Revision as of 13:18, 4 October 2010

Split configuration file

Fail2ban has a single (atomic) configuration file /etc/fail2ban.conf until 0.7.0. This file became quite lengthy since it keeps several kind of parameters: general settings, mail settings, section settings, etc. The proposal is to split this configuration file into several ones. fail2ban-client would process config files and provide respective commands to running fail2ban-server. So the server knows nothing about config files.


Every configuration files will be stored in the /etc/fail2ban directory.

  • /etc/fail2ban/fail2ban.conf (file) will contain the general settings.
  • /etc/fail2ban/jails.conf (file) will contain the jails definitions (one filter and one or more actions). Actions get triggered if filter matches maxfailures times within findtime
  • /etc/fail2ban/filter.d (dir) will contain the filter settings: primarily it is failregex option. No timeregex should be necessary - they are guessed from the set of known. If not recognized - please add it as before (pre 0.7)
    • /etc/fail2ban/filter.d/sshd.conf (file) will contain filter settings for OpenSSH server.
    • /etc/fail2ban/filter.d/apache-auth.conf (file) will contain filter settings for Apache authentication.
  • /etc/fail2ban/action.d (dir) will contain the action settings, ie how to react if a specific filter was matched specified (look jails.conf above) number of times
    • /etc/fail2ban/action.d/iptables.conf (file) will contain the settings for banning an IP address using Netfilter/Iptables.
    • /etc/fail2ban/action.d/hosts.conf (file) will contain the settings for banning an IP address using TCPWrapper.

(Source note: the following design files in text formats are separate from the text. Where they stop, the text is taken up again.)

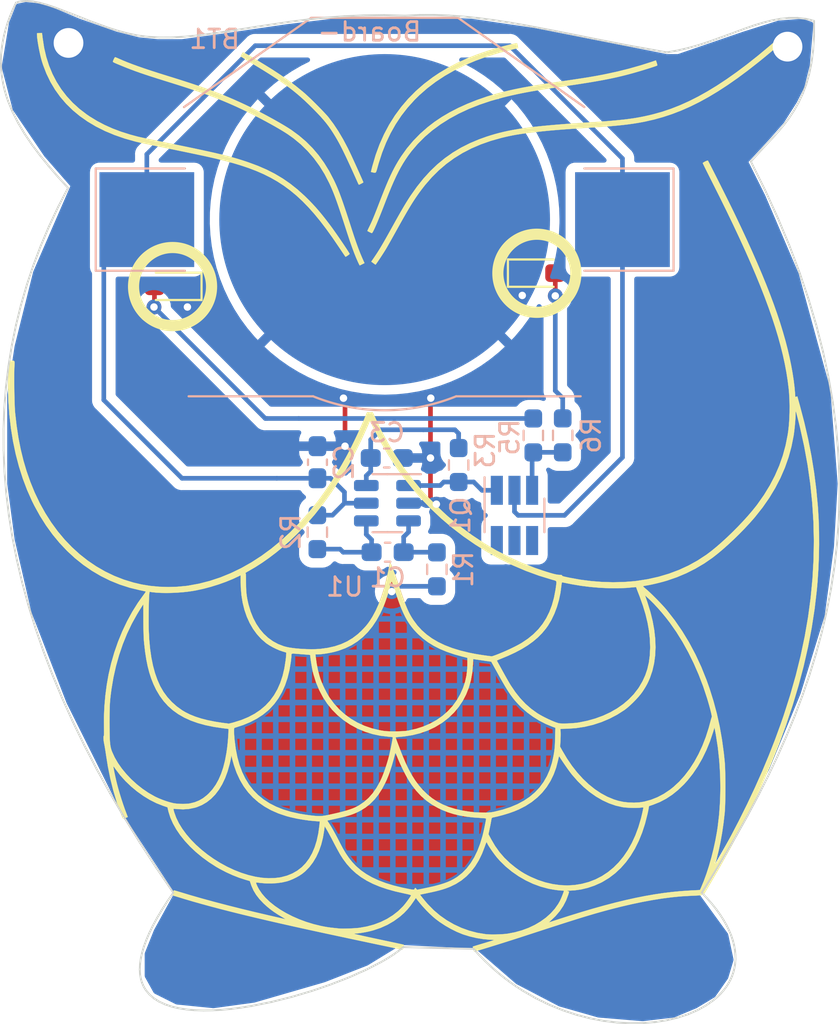
<source format=kicad_pcb>
(kicad_pcb (version 20201116) (generator pcbnew)

  (general
    (thickness 1.6)
  )

  (paper "A4")
  (layers
    (0 "F.Cu" signal)
    (31 "B.Cu" signal)
    (32 "B.Adhes" user "B.Adhesive")
    (33 "F.Adhes" user "F.Adhesive")
    (34 "B.Paste" user)
    (35 "F.Paste" user)
    (36 "B.SilkS" user "B.Silkscreen")
    (37 "F.SilkS" user "F.Silkscreen")
    (38 "B.Mask" user)
    (39 "F.Mask" user)
    (40 "Dwgs.User" user "User.Drawings")
    (41 "Cmts.User" user "User.Comments")
    (42 "Eco1.User" user "User.Eco1")
    (43 "Eco2.User" user "User.Eco2")
    (44 "Edge.Cuts" user)
    (45 "Margin" user)
    (46 "B.CrtYd" user "B.Courtyard")
    (47 "F.CrtYd" user "F.Courtyard")
    (48 "B.Fab" user)
    (49 "F.Fab" user)
    (50 "User.1" user)
    (51 "User.2" user)
    (52 "User.3" user)
    (53 "User.4" user)
    (54 "User.5" user)
    (55 "User.6" user)
    (56 "User.7" user)
    (57 "User.8" user)
    (58 "User.9" user)
  )

  (setup
    (pcbplotparams
      (layerselection 0x00010fc_ffffffff)
      (disableapertmacros false)
      (usegerberextensions true)
      (usegerberattributes true)
      (usegerberadvancedattributes true)
      (creategerberjobfile true)
      (svguseinch false)
      (svgprecision 6)
      (excludeedgelayer true)
      (plotframeref false)
      (viasonmask false)
      (mode 1)
      (useauxorigin true)
      (hpglpennumber 1)
      (hpglpenspeed 20)
      (hpglpendiameter 15.000000)
      (psnegative false)
      (psa4output false)
      (plotreference true)
      (plotvalue true)
      (plotinvisibletext false)
      (sketchpadsonfab false)
      (subtractmaskfromsilk false)
      (outputformat 1)
      (mirror false)
      (drillshape 0)
      (scaleselection 1)
      (outputdirectory "gerbers/")
    )
  )


  (net 0 "")
  (net 1 "-BATT")
  (net 2 "+BATT")
  (net 3 "Net-(C1-Pad2)")
  (net 4 "Net-(C1-Pad1)")
  (net 5 "Net-(C3-Pad1)")
  (net 6 "Net-(D2-Pad2)")
  (net 7 "Net-(D3-Pad2)")
  (net 8 "Net-(P1-Pad1)")
  (net 9 "Net-(Q1-Pad3)")
  (net 10 "Net-(Q1-Pad1)")

  (footprint "04-Owl:Owl" (layer "F.Cu") (at 139.4 99.7))

  (footprint "04-Owl:TouchPad" (layer "F.Cu") (at 137.434048 112.827488))

  (footprint "LED_SMD:LED_0603_1608Metric_Pad1.05x0.95mm_HandSolder" (layer "F.Cu") (at 145.410476 87.477512))

  (footprint "LED_SMD:LED_0603_1608Metric_Pad1.05x0.95mm_HandSolder" (layer "F.Cu") (at 125.600476 88.187512 180))

  (footprint "Resistor_SMD:R_0603_1608Metric_Pad0.98x0.95mm_HandSolder" (layer "B.Cu") (at 141.098464 97.795476 90))

  (footprint "Resistor_SMD:R_0603_1608Metric_Pad0.98x0.95mm_HandSolder" (layer "B.Cu") (at 133.49344 101.404524 -90))

  (footprint "Resistor_SMD:R_0603_1608Metric_Pad0.98x0.95mm_HandSolder" (layer "B.Cu") (at 146.7 96.2 90))

  (footprint "Capacitor_SMD:C_0603_1608Metric_Pad1.08x0.95mm_HandSolder" (layer "B.Cu") (at 137.228332 97.417512))

  (footprint "Package_TO_SOT_SMD:SOT-23-6" (layer "B.Cu") (at 137.265476 99.847512 180))

  (footprint "Capacitor_SMD:C_0603_1608Metric_Pad1.08x0.95mm_HandSolder" (layer "B.Cu") (at 133.498464 97.645476 90))

  (footprint "Capacitor_SMD:C_0603_1608Metric_Pad1.08x0.95mm_HandSolder" (layer "B.Cu") (at 137.276428 102.482488 180))

  (footprint "Battery:BatteryHolder_Keystone_3002_1x2032" (layer "B.Cu") (at 137.115476 84.6))

  (footprint "Package_TO_SOT_SMD:SOT-23-6_Handsoldering" locked (layer "B.Cu")
    (tedit 5A02FF57) (tstamp e78b544e-eaf6-4ad5-96cf-36e513e611f1)
    (at 144.10344 100.504524 -90)
    (descr "6-pin SOT-23 package, Handsoldering")
    (tags "SOT-23-6 Handsoldering")
    (property "Sheet file" "04-TouchOwl.kicad_sch")
    (property "Sheet name" "")
    (path "/b0630ea7-b3b7-407d-b53f-4fbc02e907c3")
    (attr smd)
    (fp_text reference "Q1" (at 0 2.9 -90) (layer "B.SilkS")
      (effects (font (size 1 1) (thickness 0.15)) (justify mirror))
      (tstamp a64e6549-a463-4f2b-8fc8-f414ecf4c7d1)
    )
    (fp_text value "DTA143E" (at 0 -2.9 -90) (layer "B.Fab")
      (effects (font (size 1 1) (thickness 0.15)) (justify mirror))
      (tstamp 6cc55f2e-c35d-4ffd-a8c1-9102bcbdefd5)
    )
    (fp_text user "${REFERENCE}" (at 0 0) (layer "B.Fab")
      (effects (font (size 0.5 0.5) (thickness 0.075)) (justify mirror))
      (tstamp 3ca37ae8-0b3c-4974-94f1-12e847588d12)
    )
    (fp_line (start 0.9 1.61) (end -2.05 1.61) (layer "B.SilkS") (width 0.12) (tstamp 4b324642-6869-4c2c-b987-3fe1c3449230))
    (fp_line (start -0.9 -1.61) (end 0.9 -1.61) (layer "B.SilkS") (width 0.12) (tstamp dfb1a94f-6c9e-473c-9d7a-c616cd6200b9))
    (fp_line (start 2.4 1.8) (end 2.4 -1.8) (layer "B.CrtYd") (width 0.05) (tstamp 0050e397-8a1f-4024-b570-3aba983c95e3))
    (fp_line (start -2.4 1.8) (end 2.4 1.8) (layer "B.CrtYd") (width 0.05) (tstamp 163902bd-aa63-41ce-8c86-e02ae12fe69c))
    (fp_line (start 2.4 -1.8) (end -2.4 -1.8) (layer "B.CrtYd") (width 0.05) (tstamp a2a35814-3ae9-40ee-a4d9-77d75c1dfd2f))
    (fp_line (start -2.4 -1.8) (end -2.4 1.8) (layer "B.CrtYd") (width 0.05) (tstamp c0881787-b21b-42bc-aa65-3402baa5ad85))
    (fp_line (start 0.9 1.55) (end 0.9 -1.55) (layer "B.Fab") (width 0.1) (tstamp 13f1f86b-5097-4fbe-a1cb-d50157cd0caa))
    (fp_line (start 0.9 1.55) (end -0.25 1.55) (layer "B.Fab") (width 0.1) (tstamp 2b8b5fae-7fde-430e-b6cb-612fe5015d09))
    (fp_line (start -0.9 0.9) (end -0.9 -1.55) (layer "B.Fab") (width 0.1) (tstamp 39a9c1d4-413c-42
... [167989 chars truncated]
</source>
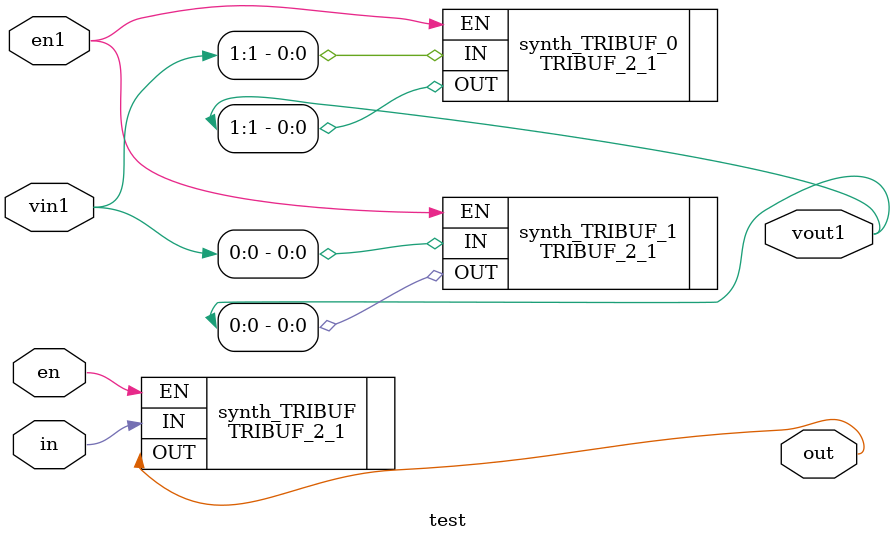
<source format=v>
module test(in, out, en, vout1, en1, vin1);

input wire in;
output wire out;
input wire en;
output wire [1:0]vout1;
input wire en1;
input wire [1:0]vin1;
TRIBUF_2_1 synth_TRIBUF(.OUT(out), .IN(in), .EN(en));
TRIBUF_2_1 synth_TRIBUF_0(.OUT(vout1[1]), .IN(vin1[1]), .EN(en1));
TRIBUF_2_1 synth_TRIBUF_1(.OUT(vout1[0]), .IN(vin1[0]), .EN(en1));
endmodule

</source>
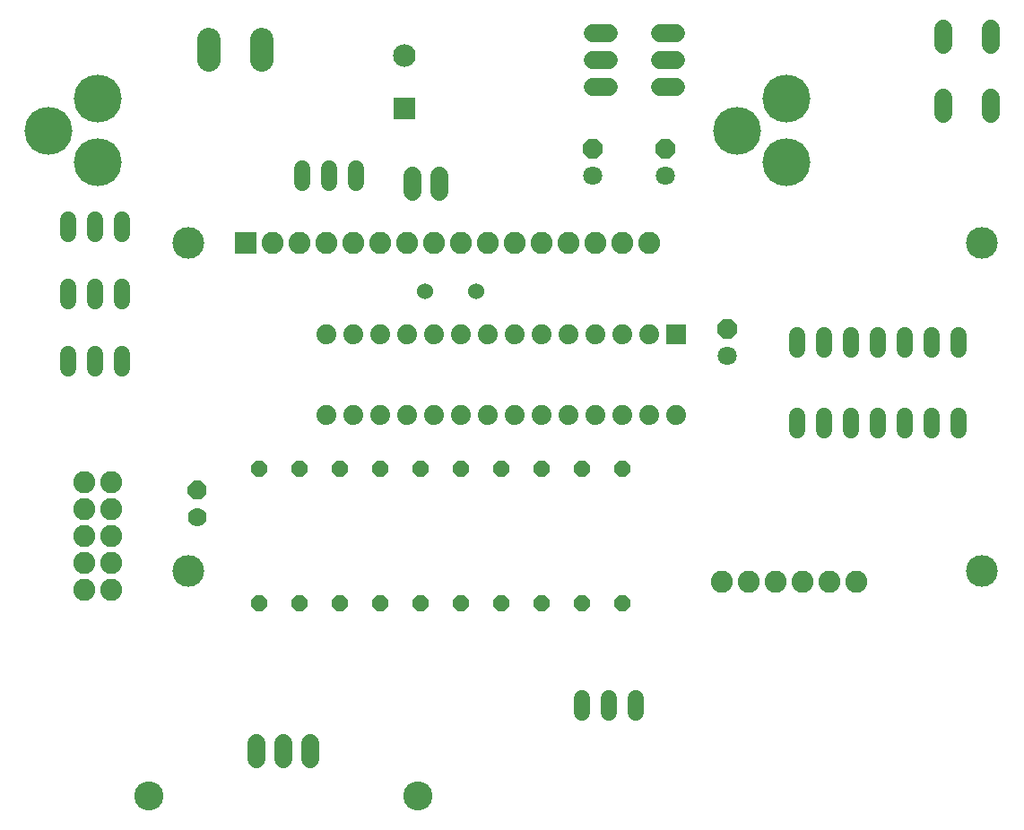
<source format=gbs>
G75*
%MOIN*%
%OFA0B0*%
%FSLAX25Y25*%
%IPPOS*%
%LPD*%
%AMOC8*
5,1,8,0,0,1.08239X$1,22.5*
%
%ADD10C,0.06800*%
%ADD11OC8,0.06000*%
%ADD12C,0.06000*%
%ADD13C,0.08600*%
%ADD14R,0.07400X0.07400*%
%ADD15C,0.07400*%
%ADD16C,0.06000*%
%ADD17OC8,0.07100*%
%ADD18C,0.07100*%
%ADD19C,0.17800*%
%ADD20R,0.08200X0.08200*%
%ADD21C,0.08200*%
%ADD22C,0.11824*%
%ADD23C,0.08400*%
%ADD24R,0.08400X0.08400*%
%ADD25OC8,0.07000*%
%ADD26C,0.07000*%
%ADD27C,0.10800*%
D10*
X0098300Y0068300D02*
X0098300Y0074300D01*
X0108300Y0074300D02*
X0108300Y0068300D01*
X0118300Y0068300D02*
X0118300Y0074300D01*
X0156300Y0279300D02*
X0156300Y0285300D01*
X0166300Y0285300D02*
X0166300Y0279300D01*
X0223300Y0318300D02*
X0229300Y0318300D01*
X0229300Y0328300D02*
X0223300Y0328300D01*
X0223300Y0338300D02*
X0229300Y0338300D01*
X0248300Y0338300D02*
X0254300Y0338300D01*
X0254300Y0328300D02*
X0248300Y0328300D01*
X0248300Y0318300D02*
X0254300Y0318300D01*
X0353400Y0314500D02*
X0353400Y0308500D01*
X0371200Y0308500D02*
X0371200Y0314500D01*
X0371200Y0334100D02*
X0371200Y0340100D01*
X0353400Y0340100D02*
X0353400Y0334100D01*
D11*
X0234300Y0176300D03*
X0219300Y0176300D03*
X0204300Y0176300D03*
X0189300Y0176300D03*
X0174300Y0176300D03*
X0159300Y0176300D03*
X0144300Y0176300D03*
X0129300Y0176300D03*
X0114300Y0176300D03*
X0099300Y0176300D03*
X0099300Y0126300D03*
X0114300Y0126300D03*
X0129300Y0126300D03*
X0144300Y0126300D03*
X0159300Y0126300D03*
X0174300Y0126300D03*
X0189300Y0126300D03*
X0204300Y0126300D03*
X0219300Y0126300D03*
X0234300Y0126300D03*
D12*
X0229300Y0090900D02*
X0229300Y0085700D01*
X0219300Y0085700D02*
X0219300Y0090900D01*
X0239300Y0090900D02*
X0239300Y0085700D01*
X0299300Y0190700D02*
X0299300Y0195900D01*
X0309300Y0195900D02*
X0309300Y0190700D01*
X0319300Y0190700D02*
X0319300Y0195900D01*
X0329300Y0195900D02*
X0329300Y0190700D01*
X0339300Y0190700D02*
X0339300Y0195900D01*
X0349300Y0195900D02*
X0349300Y0190700D01*
X0359300Y0190700D02*
X0359300Y0195900D01*
X0359300Y0220700D02*
X0359300Y0225900D01*
X0349300Y0225900D02*
X0349300Y0220700D01*
X0339300Y0220700D02*
X0339300Y0225900D01*
X0329300Y0225900D02*
X0329300Y0220700D01*
X0319300Y0220700D02*
X0319300Y0225900D01*
X0309300Y0225900D02*
X0309300Y0220700D01*
X0299300Y0220700D02*
X0299300Y0225900D01*
X0135300Y0282700D02*
X0135300Y0287900D01*
X0125300Y0287900D02*
X0125300Y0282700D01*
X0115300Y0282700D02*
X0115300Y0287900D01*
X0048300Y0268900D02*
X0048300Y0263700D01*
X0038300Y0263700D02*
X0038300Y0268900D01*
X0028300Y0268900D02*
X0028300Y0263700D01*
X0028300Y0243900D02*
X0028300Y0238700D01*
X0038300Y0238700D02*
X0038300Y0243900D01*
X0048300Y0243900D02*
X0048300Y0238700D01*
X0048300Y0218900D02*
X0048300Y0213700D01*
X0038300Y0213700D02*
X0038300Y0218900D01*
X0028300Y0218900D02*
X0028300Y0213700D01*
D13*
X0080400Y0328400D02*
X0080400Y0336200D01*
X0100200Y0336200D02*
X0100200Y0328400D01*
D14*
X0254300Y0226300D03*
D15*
X0244300Y0226300D03*
X0234300Y0226300D03*
X0224300Y0226300D03*
X0214300Y0226300D03*
X0204300Y0226300D03*
X0194300Y0226300D03*
X0184300Y0226300D03*
X0174300Y0226300D03*
X0164300Y0226300D03*
X0154300Y0226300D03*
X0144300Y0226300D03*
X0134300Y0226300D03*
X0124300Y0226300D03*
X0124300Y0196300D03*
X0134300Y0196300D03*
X0144300Y0196300D03*
X0154300Y0196300D03*
X0164300Y0196300D03*
X0174300Y0196300D03*
X0184300Y0196300D03*
X0194300Y0196300D03*
X0204300Y0196300D03*
X0214300Y0196300D03*
X0224300Y0196300D03*
X0234300Y0196300D03*
X0244300Y0196300D03*
X0254300Y0196300D03*
D16*
X0179800Y0242300D03*
X0160800Y0242300D03*
D17*
X0223300Y0295300D03*
X0250300Y0295300D03*
X0273300Y0228300D03*
D18*
X0273300Y0218300D03*
X0250300Y0285300D03*
X0223300Y0285300D03*
D19*
X0276796Y0302174D03*
X0295300Y0290363D03*
X0295300Y0313985D03*
X0039300Y0313985D03*
X0020796Y0302174D03*
X0039300Y0290363D03*
D20*
X0094316Y0260324D03*
D21*
X0104316Y0260324D03*
X0114316Y0260324D03*
X0124316Y0260324D03*
X0134316Y0260324D03*
X0144316Y0260324D03*
X0154316Y0260324D03*
X0164316Y0260324D03*
X0174316Y0260324D03*
X0184316Y0260324D03*
X0194316Y0260324D03*
X0204316Y0260324D03*
X0214316Y0260324D03*
X0224316Y0260324D03*
X0234316Y0260324D03*
X0244316Y0260324D03*
X0271300Y0134300D03*
X0281300Y0134300D03*
X0291300Y0134300D03*
X0301300Y0134300D03*
X0311300Y0134300D03*
X0321300Y0134300D03*
X0044300Y0131300D03*
X0044300Y0141300D03*
X0044300Y0151300D03*
X0044300Y0161300D03*
X0044300Y0171300D03*
X0034300Y0171300D03*
X0034300Y0161300D03*
X0034300Y0151300D03*
X0034300Y0141300D03*
X0034300Y0131300D03*
D22*
X0072662Y0138276D03*
X0072662Y0260324D03*
X0367938Y0260324D03*
X0367938Y0138276D03*
D23*
X0153300Y0330143D03*
D24*
X0153300Y0310457D03*
D25*
X0076300Y0168300D03*
D26*
X0076300Y0158300D03*
D27*
X0058300Y0054800D03*
X0158300Y0054800D03*
M02*

</source>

Not implemented part of ideas

  • /etc/fail2ban/pattern.d (dir) will contain regular expression templates.
    • /etc/fail2ban/pattern.d/standard-date.conf (file) will contain a regular expression matching a standard date format.
  • /etc/fail2ban/filter.d (dir) : The files included in this directory can benefit from the templates in /etc/fail2ban/pattern.d.

Any user change should be done in a file.local file instead of file.conf. First file.conf and then file.local are read. This way, settings in .local override .conf. This should avoid conflict between user and package settings when upgrading.